** Opening Source data block **

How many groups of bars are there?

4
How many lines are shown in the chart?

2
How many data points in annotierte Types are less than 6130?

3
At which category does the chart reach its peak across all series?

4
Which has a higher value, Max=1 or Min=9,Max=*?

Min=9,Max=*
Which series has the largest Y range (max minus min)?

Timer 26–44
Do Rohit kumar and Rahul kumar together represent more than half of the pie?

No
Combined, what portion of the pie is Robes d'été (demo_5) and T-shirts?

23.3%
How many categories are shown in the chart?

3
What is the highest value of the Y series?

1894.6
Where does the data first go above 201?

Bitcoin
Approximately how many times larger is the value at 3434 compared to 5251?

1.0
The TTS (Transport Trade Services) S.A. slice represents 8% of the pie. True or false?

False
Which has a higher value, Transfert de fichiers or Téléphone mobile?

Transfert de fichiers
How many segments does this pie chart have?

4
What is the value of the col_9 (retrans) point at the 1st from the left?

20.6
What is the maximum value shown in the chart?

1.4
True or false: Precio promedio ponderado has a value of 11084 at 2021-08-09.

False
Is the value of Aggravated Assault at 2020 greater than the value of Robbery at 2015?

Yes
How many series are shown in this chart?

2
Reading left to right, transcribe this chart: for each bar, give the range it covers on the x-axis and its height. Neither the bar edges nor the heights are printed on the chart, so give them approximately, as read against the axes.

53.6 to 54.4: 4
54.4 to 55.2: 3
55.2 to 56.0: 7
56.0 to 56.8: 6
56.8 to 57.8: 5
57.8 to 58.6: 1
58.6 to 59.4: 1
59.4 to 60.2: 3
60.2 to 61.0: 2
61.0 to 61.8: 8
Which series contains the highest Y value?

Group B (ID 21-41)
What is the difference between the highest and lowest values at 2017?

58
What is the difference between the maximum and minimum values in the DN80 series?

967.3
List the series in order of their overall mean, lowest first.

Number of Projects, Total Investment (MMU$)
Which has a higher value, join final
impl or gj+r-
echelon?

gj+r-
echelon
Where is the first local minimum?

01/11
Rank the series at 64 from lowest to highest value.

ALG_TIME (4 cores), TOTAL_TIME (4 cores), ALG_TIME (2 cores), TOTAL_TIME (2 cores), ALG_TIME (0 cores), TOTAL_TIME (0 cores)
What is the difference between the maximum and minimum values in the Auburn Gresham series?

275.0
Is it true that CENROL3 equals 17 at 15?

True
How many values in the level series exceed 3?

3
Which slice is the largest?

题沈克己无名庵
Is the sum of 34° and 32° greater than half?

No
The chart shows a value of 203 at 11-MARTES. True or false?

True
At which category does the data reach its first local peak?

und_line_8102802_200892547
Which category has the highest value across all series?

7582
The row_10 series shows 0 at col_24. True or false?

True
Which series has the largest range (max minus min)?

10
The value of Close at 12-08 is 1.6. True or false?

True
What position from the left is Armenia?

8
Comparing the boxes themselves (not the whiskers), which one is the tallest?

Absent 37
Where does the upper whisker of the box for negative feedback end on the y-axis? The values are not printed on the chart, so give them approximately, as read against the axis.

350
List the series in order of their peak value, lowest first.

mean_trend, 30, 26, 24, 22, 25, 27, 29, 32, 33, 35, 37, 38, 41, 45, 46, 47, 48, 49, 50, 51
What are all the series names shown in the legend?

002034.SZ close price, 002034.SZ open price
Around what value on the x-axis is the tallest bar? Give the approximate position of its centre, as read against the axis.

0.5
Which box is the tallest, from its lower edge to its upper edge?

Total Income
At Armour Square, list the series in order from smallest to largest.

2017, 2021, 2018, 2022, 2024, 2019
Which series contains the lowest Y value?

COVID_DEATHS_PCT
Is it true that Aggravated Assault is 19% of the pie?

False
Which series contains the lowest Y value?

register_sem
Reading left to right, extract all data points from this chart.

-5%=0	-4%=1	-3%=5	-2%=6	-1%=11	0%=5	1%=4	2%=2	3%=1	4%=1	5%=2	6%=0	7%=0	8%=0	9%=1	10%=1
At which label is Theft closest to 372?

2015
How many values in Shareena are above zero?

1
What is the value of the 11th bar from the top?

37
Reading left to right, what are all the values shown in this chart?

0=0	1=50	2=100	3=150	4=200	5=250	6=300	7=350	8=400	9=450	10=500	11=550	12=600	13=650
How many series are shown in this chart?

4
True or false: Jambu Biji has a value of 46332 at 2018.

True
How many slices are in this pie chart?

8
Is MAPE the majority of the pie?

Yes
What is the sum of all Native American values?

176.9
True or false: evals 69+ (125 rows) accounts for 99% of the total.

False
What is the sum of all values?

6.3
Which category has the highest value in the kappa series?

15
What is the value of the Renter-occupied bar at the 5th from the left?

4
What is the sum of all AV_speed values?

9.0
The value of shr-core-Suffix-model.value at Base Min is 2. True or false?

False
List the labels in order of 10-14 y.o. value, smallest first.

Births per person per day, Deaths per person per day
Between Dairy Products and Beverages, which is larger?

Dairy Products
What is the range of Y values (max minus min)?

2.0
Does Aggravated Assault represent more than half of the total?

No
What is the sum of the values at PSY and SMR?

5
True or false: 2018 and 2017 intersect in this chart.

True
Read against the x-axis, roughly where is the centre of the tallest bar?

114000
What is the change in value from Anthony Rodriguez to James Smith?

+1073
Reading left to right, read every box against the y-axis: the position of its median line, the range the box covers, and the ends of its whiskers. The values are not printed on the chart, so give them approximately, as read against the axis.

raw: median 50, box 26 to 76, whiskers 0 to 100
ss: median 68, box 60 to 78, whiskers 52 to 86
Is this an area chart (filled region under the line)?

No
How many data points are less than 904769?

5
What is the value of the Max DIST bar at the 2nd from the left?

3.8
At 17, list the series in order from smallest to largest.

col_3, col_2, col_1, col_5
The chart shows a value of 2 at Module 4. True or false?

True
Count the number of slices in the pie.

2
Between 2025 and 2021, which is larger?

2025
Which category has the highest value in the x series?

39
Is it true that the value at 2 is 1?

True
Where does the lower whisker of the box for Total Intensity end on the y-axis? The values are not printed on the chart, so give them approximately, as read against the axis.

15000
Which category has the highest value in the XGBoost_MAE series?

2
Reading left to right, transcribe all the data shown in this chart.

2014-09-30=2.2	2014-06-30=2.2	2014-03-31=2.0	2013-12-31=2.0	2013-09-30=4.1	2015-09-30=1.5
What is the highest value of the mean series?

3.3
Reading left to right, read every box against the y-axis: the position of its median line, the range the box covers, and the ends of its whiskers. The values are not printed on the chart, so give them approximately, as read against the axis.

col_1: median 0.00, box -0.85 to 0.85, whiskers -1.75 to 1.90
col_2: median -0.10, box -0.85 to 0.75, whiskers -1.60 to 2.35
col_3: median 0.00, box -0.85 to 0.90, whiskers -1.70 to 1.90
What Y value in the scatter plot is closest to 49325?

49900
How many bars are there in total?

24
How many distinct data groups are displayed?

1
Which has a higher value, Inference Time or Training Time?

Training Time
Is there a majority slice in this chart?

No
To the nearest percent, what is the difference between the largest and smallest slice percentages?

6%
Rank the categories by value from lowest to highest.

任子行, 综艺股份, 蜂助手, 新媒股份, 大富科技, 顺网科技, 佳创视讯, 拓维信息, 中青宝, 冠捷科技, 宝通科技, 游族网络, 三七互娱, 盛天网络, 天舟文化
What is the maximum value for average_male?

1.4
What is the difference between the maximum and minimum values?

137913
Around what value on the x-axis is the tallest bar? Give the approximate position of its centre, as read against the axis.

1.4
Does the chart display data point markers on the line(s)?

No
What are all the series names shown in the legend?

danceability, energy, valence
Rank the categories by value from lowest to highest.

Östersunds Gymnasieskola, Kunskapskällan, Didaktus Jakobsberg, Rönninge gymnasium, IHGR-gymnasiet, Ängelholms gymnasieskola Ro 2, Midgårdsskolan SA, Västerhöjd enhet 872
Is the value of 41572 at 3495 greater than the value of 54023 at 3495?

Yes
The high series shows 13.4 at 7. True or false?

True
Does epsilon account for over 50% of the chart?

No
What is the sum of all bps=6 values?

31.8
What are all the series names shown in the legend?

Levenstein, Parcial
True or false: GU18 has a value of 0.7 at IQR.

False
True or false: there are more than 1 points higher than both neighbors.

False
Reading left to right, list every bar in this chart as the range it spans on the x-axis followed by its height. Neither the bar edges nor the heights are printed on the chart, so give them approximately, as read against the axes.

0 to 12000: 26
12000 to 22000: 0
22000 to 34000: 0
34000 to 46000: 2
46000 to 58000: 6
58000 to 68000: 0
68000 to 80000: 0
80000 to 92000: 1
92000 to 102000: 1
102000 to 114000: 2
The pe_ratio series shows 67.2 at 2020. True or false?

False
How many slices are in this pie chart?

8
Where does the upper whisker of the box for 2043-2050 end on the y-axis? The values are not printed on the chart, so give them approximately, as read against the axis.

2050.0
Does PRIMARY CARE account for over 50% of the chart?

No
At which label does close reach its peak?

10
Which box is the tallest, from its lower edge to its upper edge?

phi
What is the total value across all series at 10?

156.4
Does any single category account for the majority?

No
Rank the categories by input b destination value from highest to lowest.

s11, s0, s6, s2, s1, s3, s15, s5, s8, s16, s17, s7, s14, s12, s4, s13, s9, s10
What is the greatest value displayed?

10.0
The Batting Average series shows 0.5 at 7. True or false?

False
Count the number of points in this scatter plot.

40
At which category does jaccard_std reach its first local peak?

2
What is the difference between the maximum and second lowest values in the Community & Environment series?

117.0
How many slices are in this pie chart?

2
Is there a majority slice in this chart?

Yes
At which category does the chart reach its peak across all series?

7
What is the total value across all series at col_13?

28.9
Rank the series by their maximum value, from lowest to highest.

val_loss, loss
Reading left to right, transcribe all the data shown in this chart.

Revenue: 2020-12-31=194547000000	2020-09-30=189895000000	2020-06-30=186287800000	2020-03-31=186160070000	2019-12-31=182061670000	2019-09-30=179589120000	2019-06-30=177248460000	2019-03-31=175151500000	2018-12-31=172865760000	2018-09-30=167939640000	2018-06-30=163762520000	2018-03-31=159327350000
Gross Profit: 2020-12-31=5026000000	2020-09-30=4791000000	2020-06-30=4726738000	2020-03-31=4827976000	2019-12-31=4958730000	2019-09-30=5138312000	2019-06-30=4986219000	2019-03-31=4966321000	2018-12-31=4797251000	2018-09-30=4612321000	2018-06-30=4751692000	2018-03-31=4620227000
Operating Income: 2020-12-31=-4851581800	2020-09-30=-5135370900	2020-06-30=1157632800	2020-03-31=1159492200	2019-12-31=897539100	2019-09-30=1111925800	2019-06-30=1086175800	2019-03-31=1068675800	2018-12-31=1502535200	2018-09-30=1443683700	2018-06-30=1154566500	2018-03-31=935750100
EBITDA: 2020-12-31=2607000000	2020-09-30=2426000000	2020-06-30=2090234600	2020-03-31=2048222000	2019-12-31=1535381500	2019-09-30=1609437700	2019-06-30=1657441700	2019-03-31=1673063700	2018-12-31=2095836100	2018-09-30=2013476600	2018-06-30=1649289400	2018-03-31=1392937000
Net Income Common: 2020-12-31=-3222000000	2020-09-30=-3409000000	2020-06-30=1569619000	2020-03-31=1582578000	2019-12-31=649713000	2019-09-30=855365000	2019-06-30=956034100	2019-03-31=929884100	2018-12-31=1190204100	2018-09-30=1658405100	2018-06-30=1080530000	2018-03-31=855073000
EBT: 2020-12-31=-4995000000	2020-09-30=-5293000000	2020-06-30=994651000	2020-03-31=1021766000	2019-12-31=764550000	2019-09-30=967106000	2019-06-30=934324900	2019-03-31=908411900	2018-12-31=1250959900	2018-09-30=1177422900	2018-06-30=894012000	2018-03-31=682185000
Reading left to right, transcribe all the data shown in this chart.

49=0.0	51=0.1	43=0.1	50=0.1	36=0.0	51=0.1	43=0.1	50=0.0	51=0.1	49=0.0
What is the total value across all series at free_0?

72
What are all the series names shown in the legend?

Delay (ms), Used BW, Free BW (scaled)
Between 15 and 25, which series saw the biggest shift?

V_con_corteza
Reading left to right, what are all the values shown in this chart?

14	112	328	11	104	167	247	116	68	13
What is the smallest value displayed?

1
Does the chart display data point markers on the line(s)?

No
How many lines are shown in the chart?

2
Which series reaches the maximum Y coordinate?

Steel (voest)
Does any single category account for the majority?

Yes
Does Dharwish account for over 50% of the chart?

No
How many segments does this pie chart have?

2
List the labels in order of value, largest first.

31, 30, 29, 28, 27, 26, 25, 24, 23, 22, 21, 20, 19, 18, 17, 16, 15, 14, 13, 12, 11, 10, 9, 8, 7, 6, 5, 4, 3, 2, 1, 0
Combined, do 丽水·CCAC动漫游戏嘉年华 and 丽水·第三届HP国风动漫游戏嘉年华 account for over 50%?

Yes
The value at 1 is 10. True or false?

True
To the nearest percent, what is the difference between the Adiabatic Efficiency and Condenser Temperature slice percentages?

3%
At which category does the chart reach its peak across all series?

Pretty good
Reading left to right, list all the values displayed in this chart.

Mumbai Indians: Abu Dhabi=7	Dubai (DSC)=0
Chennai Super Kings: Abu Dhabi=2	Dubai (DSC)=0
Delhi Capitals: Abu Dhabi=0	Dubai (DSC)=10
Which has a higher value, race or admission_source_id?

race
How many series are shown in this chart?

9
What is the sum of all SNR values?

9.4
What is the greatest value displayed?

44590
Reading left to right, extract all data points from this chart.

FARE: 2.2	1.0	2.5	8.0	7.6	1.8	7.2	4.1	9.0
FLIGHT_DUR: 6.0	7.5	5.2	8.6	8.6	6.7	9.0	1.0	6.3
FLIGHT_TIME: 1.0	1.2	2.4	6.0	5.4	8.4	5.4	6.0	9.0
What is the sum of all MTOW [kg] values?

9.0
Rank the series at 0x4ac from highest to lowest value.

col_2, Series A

** Closing Source data block **

Exercise goal.
Render everything from the line containing "Timer 26–44" down to the line containing "What is the highest value of the Y series?" as a Markdown table with a Row column numbering each line and a Line column holding its text. Leave out blank lines.

Exercise output.
| Row | Line |
|---|---|
| 1 | Timer 26–44 |
| 2 | Do Rohit kumar and Rahul kumar together represent more than half of the pie? |
| 3 | No |
| 4 | Combined, what portion of the pie is Robes d'été (demo_5) and T-shirts? |
| 5 | 23.3% |
| 6 | How many categories are shown in the chart? |
| 7 | 3 |
| 8 | What is the highest value of the Y series? |